Home: Perl Programming Help: Advanced:
sort unicode text that respects whitespace?

New User

Nov 10, 2010, 3:36 AM

Views: 2585
sort unicode text that respects whitespace?

I've a bunch of strings I need to sort. Strings are unicode and now I face the unexpected difficulty that unicode-sort per definition does not respect whitespaces. Whitespaces are simply ignored when strings are compared.

As I've learned this is intended and part of the unicode-convention. Every Posix-Search will bring the same result.

For working with text in a library this is ... bad. Cause when I sort a list of Institute-names this will give the following results:

Institute for evil studies
Institutes aquiring wealth
Institute searching for god

instead of the intended result (where " " is sorted before "a")

Institute for evil studies
Institute searching for god
Institutes aquiring wealth

I help myself by replacing all whitespace with "aaaaaaaaaaaaaaaaaaaa" in the search-func but thats far from elegant and unnecessary effort.

I'm quite sure that this is a common problem and maybe there is an easy solution for my problem.

I looked at Unicode::Collate but ... I was a bit overdone by it cause my internal knowledge of unicode is limited and I dont know anything about normalization to start with ...
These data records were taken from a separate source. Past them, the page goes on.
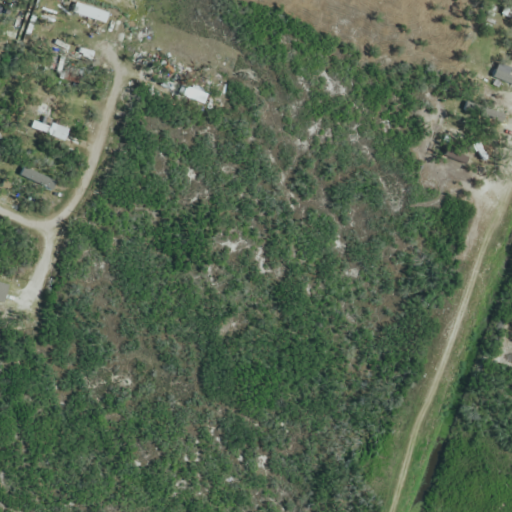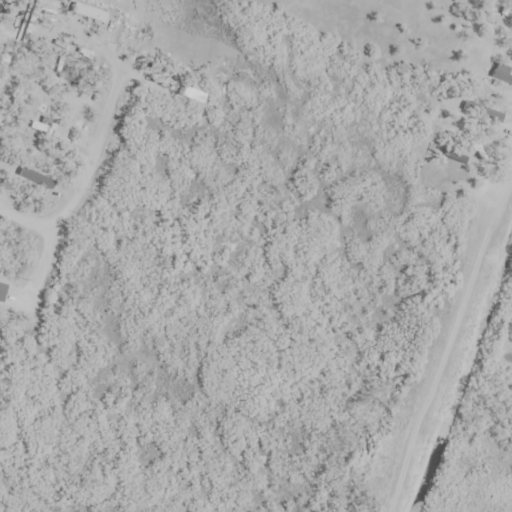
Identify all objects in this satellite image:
building: (507, 78)
building: (44, 114)
building: (48, 131)
road: (86, 172)
road: (440, 334)
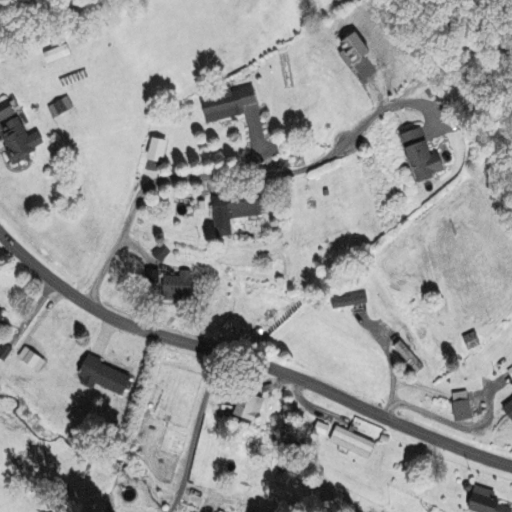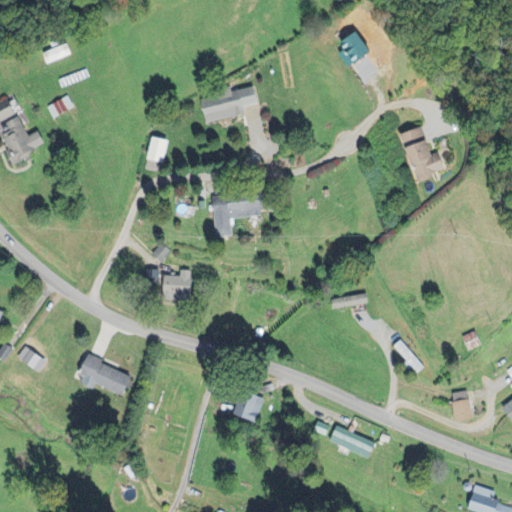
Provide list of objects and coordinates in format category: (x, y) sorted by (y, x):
building: (357, 52)
building: (58, 55)
building: (232, 107)
building: (62, 109)
building: (20, 134)
building: (160, 151)
building: (427, 157)
road: (239, 173)
building: (239, 212)
building: (163, 254)
building: (181, 287)
building: (352, 303)
building: (474, 342)
building: (410, 358)
road: (248, 359)
road: (388, 361)
building: (510, 372)
building: (109, 379)
building: (465, 408)
building: (509, 408)
building: (252, 410)
road: (195, 432)
building: (355, 444)
building: (488, 502)
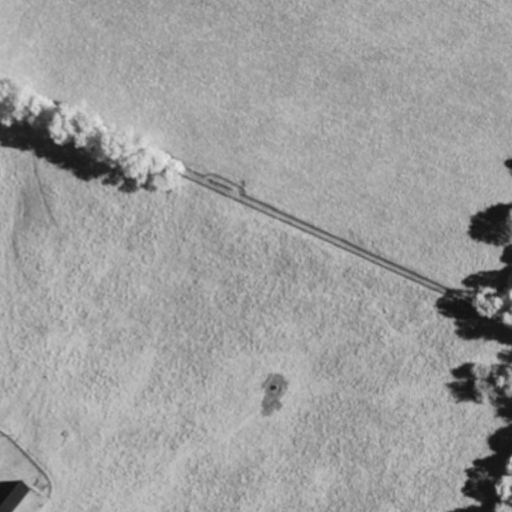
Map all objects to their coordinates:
building: (19, 499)
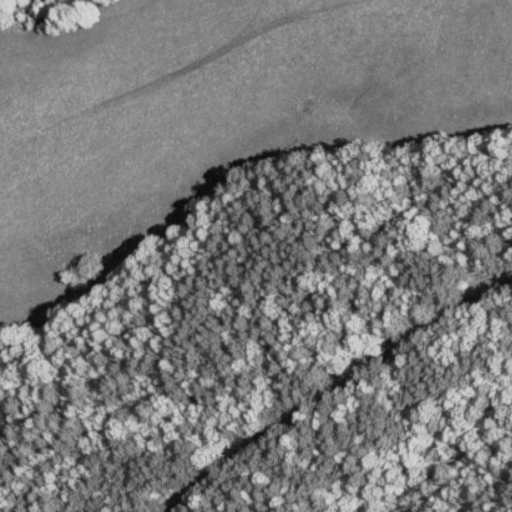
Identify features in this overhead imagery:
road: (329, 381)
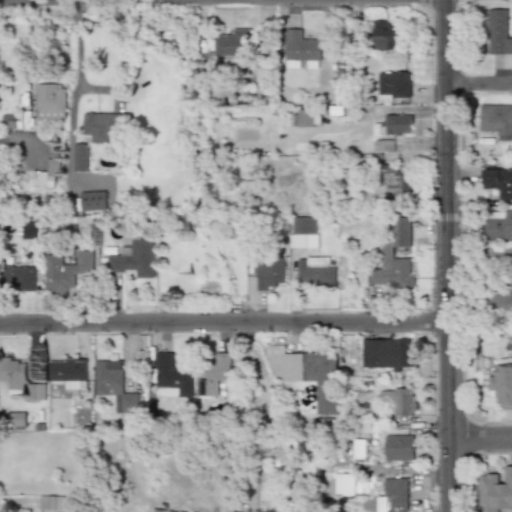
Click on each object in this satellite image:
building: (497, 32)
building: (381, 34)
building: (382, 35)
building: (232, 43)
building: (233, 43)
building: (301, 47)
building: (301, 47)
road: (79, 63)
building: (393, 86)
building: (393, 87)
road: (475, 95)
building: (49, 101)
building: (49, 101)
building: (301, 118)
building: (302, 119)
building: (496, 120)
building: (496, 120)
building: (396, 124)
building: (396, 124)
building: (101, 126)
building: (102, 127)
road: (11, 139)
building: (383, 146)
building: (383, 146)
building: (45, 174)
building: (46, 174)
building: (498, 182)
building: (498, 224)
building: (498, 225)
building: (28, 231)
building: (28, 231)
building: (300, 231)
road: (440, 255)
building: (133, 257)
building: (394, 258)
building: (395, 259)
building: (134, 260)
building: (65, 270)
building: (314, 270)
building: (66, 271)
building: (314, 272)
building: (269, 273)
building: (269, 274)
building: (20, 277)
building: (21, 277)
building: (501, 299)
building: (500, 301)
road: (220, 320)
building: (387, 354)
building: (387, 354)
building: (292, 367)
building: (13, 370)
building: (70, 371)
building: (70, 373)
building: (212, 374)
building: (214, 374)
building: (314, 375)
building: (171, 377)
building: (171, 378)
building: (20, 380)
building: (323, 380)
building: (502, 382)
building: (115, 384)
building: (114, 385)
building: (502, 386)
building: (400, 400)
building: (398, 401)
building: (17, 420)
road: (477, 435)
building: (398, 447)
building: (399, 448)
building: (344, 484)
building: (344, 484)
building: (495, 492)
building: (495, 492)
building: (396, 495)
building: (393, 496)
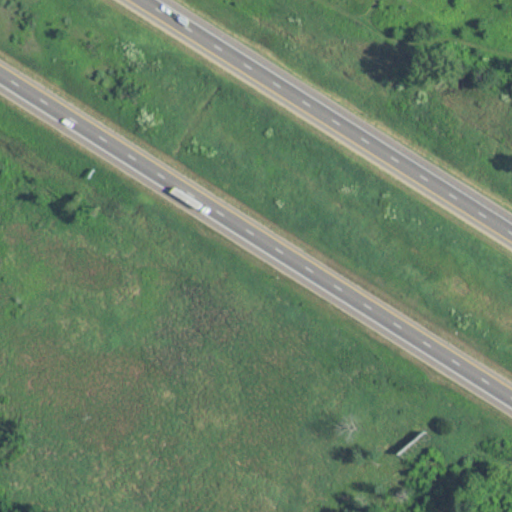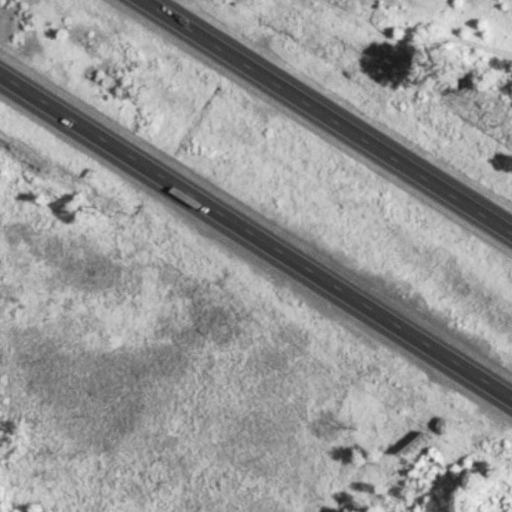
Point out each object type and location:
road: (331, 115)
road: (255, 243)
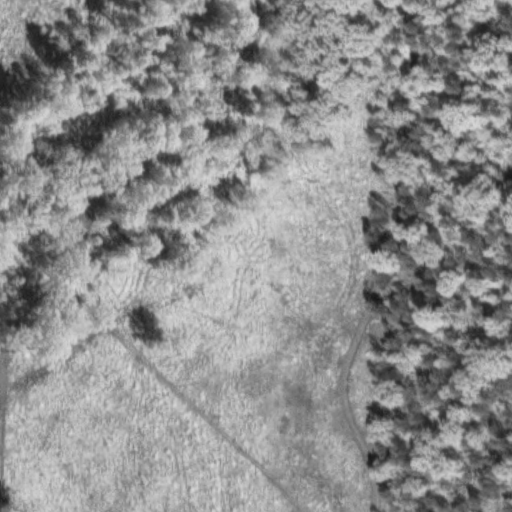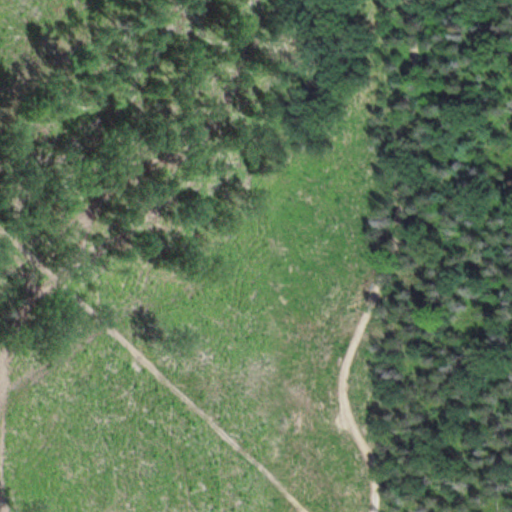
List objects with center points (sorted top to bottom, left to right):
road: (390, 259)
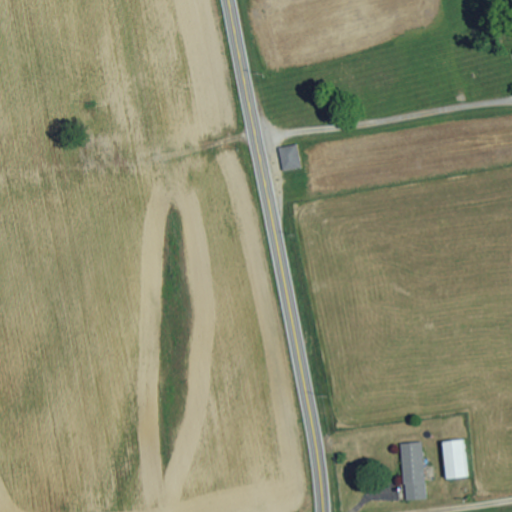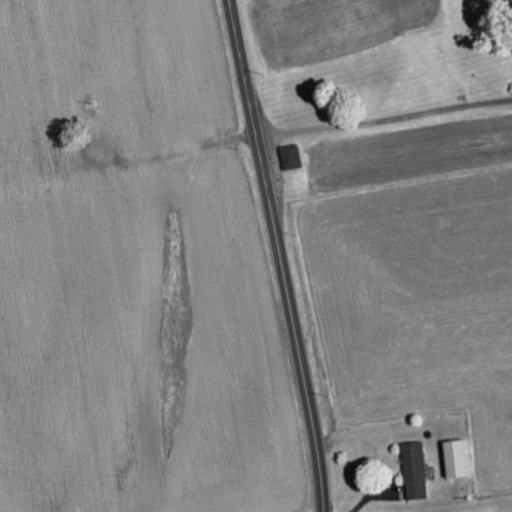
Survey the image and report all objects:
road: (385, 122)
building: (290, 156)
road: (280, 255)
building: (455, 458)
building: (414, 470)
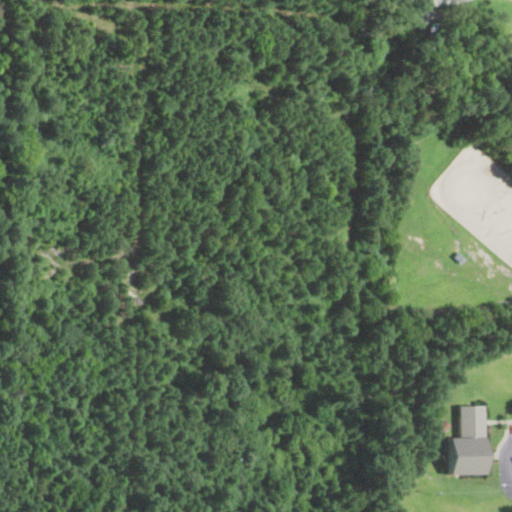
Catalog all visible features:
road: (125, 4)
road: (449, 6)
building: (83, 36)
building: (196, 47)
building: (86, 70)
building: (85, 109)
building: (292, 113)
building: (209, 123)
building: (84, 147)
building: (234, 164)
building: (211, 172)
building: (297, 177)
building: (80, 182)
building: (108, 186)
building: (226, 188)
building: (295, 216)
building: (75, 221)
road: (351, 221)
building: (201, 229)
building: (295, 249)
building: (458, 257)
building: (75, 259)
building: (192, 271)
building: (295, 286)
building: (52, 301)
building: (80, 301)
building: (205, 318)
building: (20, 322)
building: (270, 331)
building: (297, 338)
building: (71, 341)
building: (187, 359)
building: (278, 360)
building: (302, 370)
building: (81, 373)
building: (187, 402)
building: (299, 406)
building: (79, 420)
building: (443, 427)
building: (197, 438)
building: (467, 442)
building: (468, 444)
building: (303, 445)
building: (186, 448)
road: (507, 453)
building: (77, 454)
building: (197, 499)
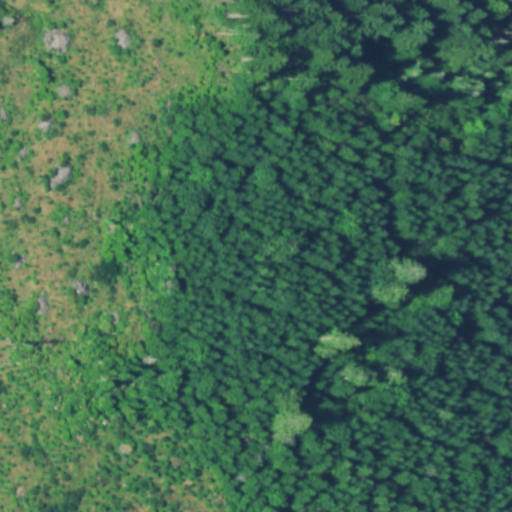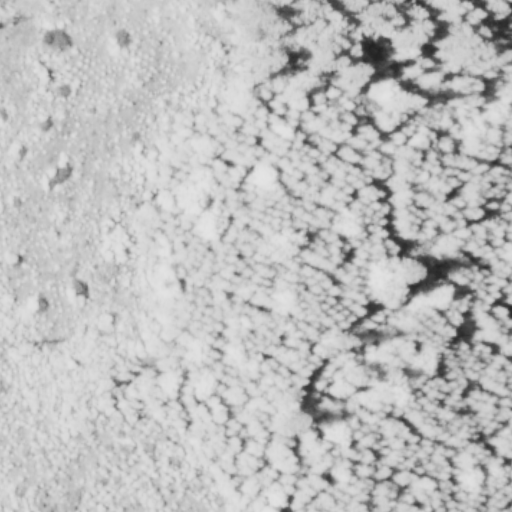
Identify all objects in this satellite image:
road: (388, 216)
road: (318, 353)
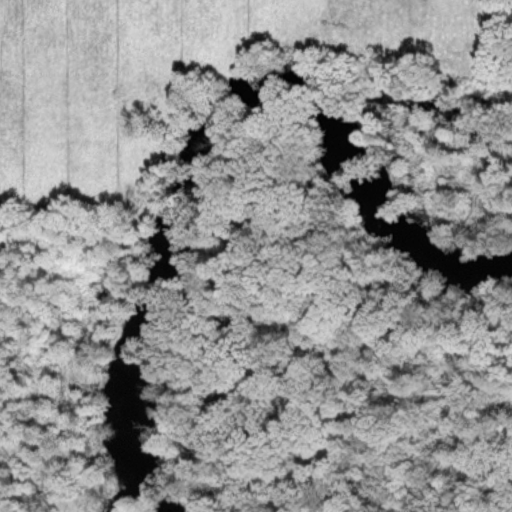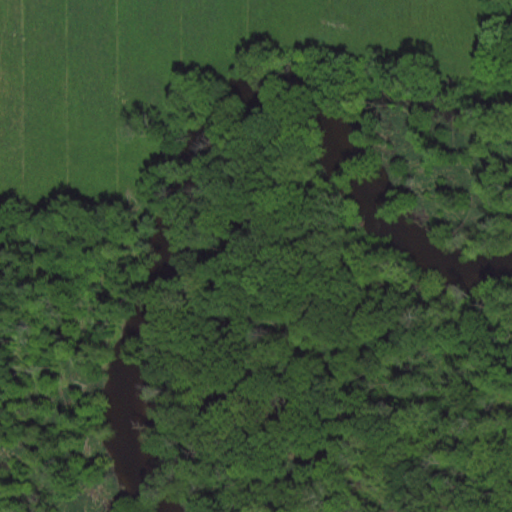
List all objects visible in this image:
river: (210, 253)
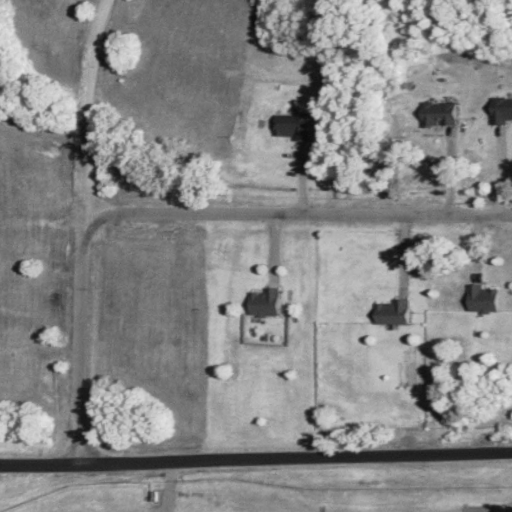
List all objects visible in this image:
building: (501, 109)
building: (439, 112)
building: (292, 125)
road: (298, 213)
road: (83, 230)
building: (483, 297)
building: (265, 301)
building: (392, 311)
road: (256, 458)
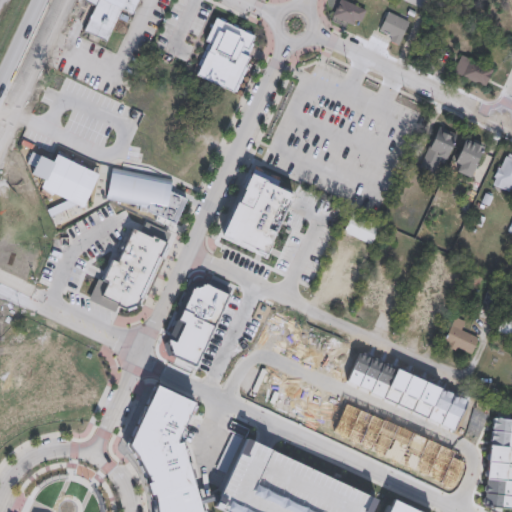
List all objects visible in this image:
road: (304, 3)
building: (503, 3)
building: (502, 4)
road: (259, 8)
road: (254, 9)
parking lot: (73, 12)
building: (347, 12)
building: (347, 15)
building: (107, 16)
building: (109, 16)
road: (321, 18)
road: (251, 19)
road: (276, 22)
road: (181, 26)
parking lot: (182, 27)
building: (392, 30)
road: (331, 42)
building: (225, 54)
road: (256, 55)
road: (26, 56)
building: (223, 57)
parking lot: (105, 60)
road: (276, 64)
road: (320, 69)
road: (359, 70)
road: (359, 71)
building: (473, 71)
road: (112, 72)
building: (471, 73)
road: (298, 76)
road: (412, 81)
road: (391, 85)
road: (350, 91)
building: (175, 104)
road: (383, 105)
road: (505, 107)
parking lot: (84, 124)
parking lot: (342, 137)
road: (342, 138)
road: (267, 146)
road: (117, 148)
building: (438, 150)
building: (436, 152)
road: (251, 156)
building: (468, 157)
building: (466, 159)
road: (154, 168)
road: (275, 170)
building: (43, 173)
building: (504, 174)
road: (339, 175)
building: (504, 176)
road: (199, 190)
building: (146, 193)
road: (213, 199)
building: (258, 221)
road: (148, 222)
building: (359, 231)
building: (361, 231)
parking lot: (306, 240)
parking lot: (80, 247)
road: (283, 249)
road: (276, 254)
road: (66, 257)
road: (257, 260)
road: (300, 260)
road: (202, 262)
road: (256, 262)
building: (297, 265)
parking lot: (242, 271)
building: (132, 272)
building: (493, 294)
building: (493, 295)
building: (375, 296)
building: (373, 298)
road: (90, 299)
road: (178, 304)
parking lot: (88, 306)
road: (323, 315)
building: (416, 321)
building: (506, 321)
road: (70, 322)
building: (416, 322)
building: (506, 323)
building: (205, 327)
road: (233, 337)
building: (460, 337)
building: (459, 340)
road: (157, 344)
road: (115, 364)
building: (413, 392)
road: (104, 396)
road: (117, 403)
road: (368, 403)
road: (126, 416)
road: (268, 433)
road: (299, 437)
road: (206, 439)
building: (163, 448)
parking lot: (214, 450)
road: (36, 453)
road: (63, 467)
building: (500, 473)
road: (70, 475)
road: (121, 477)
road: (109, 478)
road: (63, 479)
road: (97, 482)
parking garage: (287, 485)
building: (287, 485)
road: (67, 499)
building: (398, 509)
road: (457, 511)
my code that will illustrate the problem:

I use en_US.UTF-8 as locale but any other UTF-locale should bring the same result. I tested de_AT.UTF-8 which makes no difference on this simple example. In my real application it makes huge difference cause its unicode data with load of german umlauts, spanish letters and even some russian entries.

#!/usr/bin/perl -w  

use strict;
use locale;
use utf8;
use POSIX qw(locale_h);
setlocale(LC_ALL, "en_US.UTF-8");

my @l=("Institute for evil studies",
"Institute searching for god",
"Institutes aquiring wealth");

@l=sort {$a cmp $b} @l;

print join("\n",@l),"\n";

Thanks a lot,